# GIVEN INFORMATION:
━━━━

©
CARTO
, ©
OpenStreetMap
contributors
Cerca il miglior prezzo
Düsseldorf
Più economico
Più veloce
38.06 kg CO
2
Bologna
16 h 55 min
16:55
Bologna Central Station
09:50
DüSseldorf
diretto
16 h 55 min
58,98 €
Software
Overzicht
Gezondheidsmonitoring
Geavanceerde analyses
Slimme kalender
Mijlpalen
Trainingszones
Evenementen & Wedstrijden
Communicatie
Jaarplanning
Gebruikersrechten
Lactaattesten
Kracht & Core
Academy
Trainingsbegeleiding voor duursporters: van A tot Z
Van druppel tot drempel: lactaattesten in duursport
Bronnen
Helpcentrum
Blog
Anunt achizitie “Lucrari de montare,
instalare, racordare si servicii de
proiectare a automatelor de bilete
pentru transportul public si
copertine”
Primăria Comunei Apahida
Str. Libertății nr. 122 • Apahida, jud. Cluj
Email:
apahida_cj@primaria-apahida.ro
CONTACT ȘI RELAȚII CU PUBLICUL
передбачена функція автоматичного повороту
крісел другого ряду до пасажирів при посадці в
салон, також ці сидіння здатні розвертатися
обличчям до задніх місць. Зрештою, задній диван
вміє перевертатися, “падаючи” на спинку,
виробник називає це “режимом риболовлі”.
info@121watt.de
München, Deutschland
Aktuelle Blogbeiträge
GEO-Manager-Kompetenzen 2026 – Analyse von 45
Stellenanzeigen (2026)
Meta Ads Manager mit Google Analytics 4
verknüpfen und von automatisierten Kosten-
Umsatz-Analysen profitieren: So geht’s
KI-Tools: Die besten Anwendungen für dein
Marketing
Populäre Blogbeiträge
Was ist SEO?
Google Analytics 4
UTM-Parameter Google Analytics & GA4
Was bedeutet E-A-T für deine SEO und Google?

━━━━

# HOW TO COMPLETE THIS TASK:
Within the material, count each line that includes the word "Blogbeiträge", and give the total by itself.

# EXERCISE RESPONSE:
2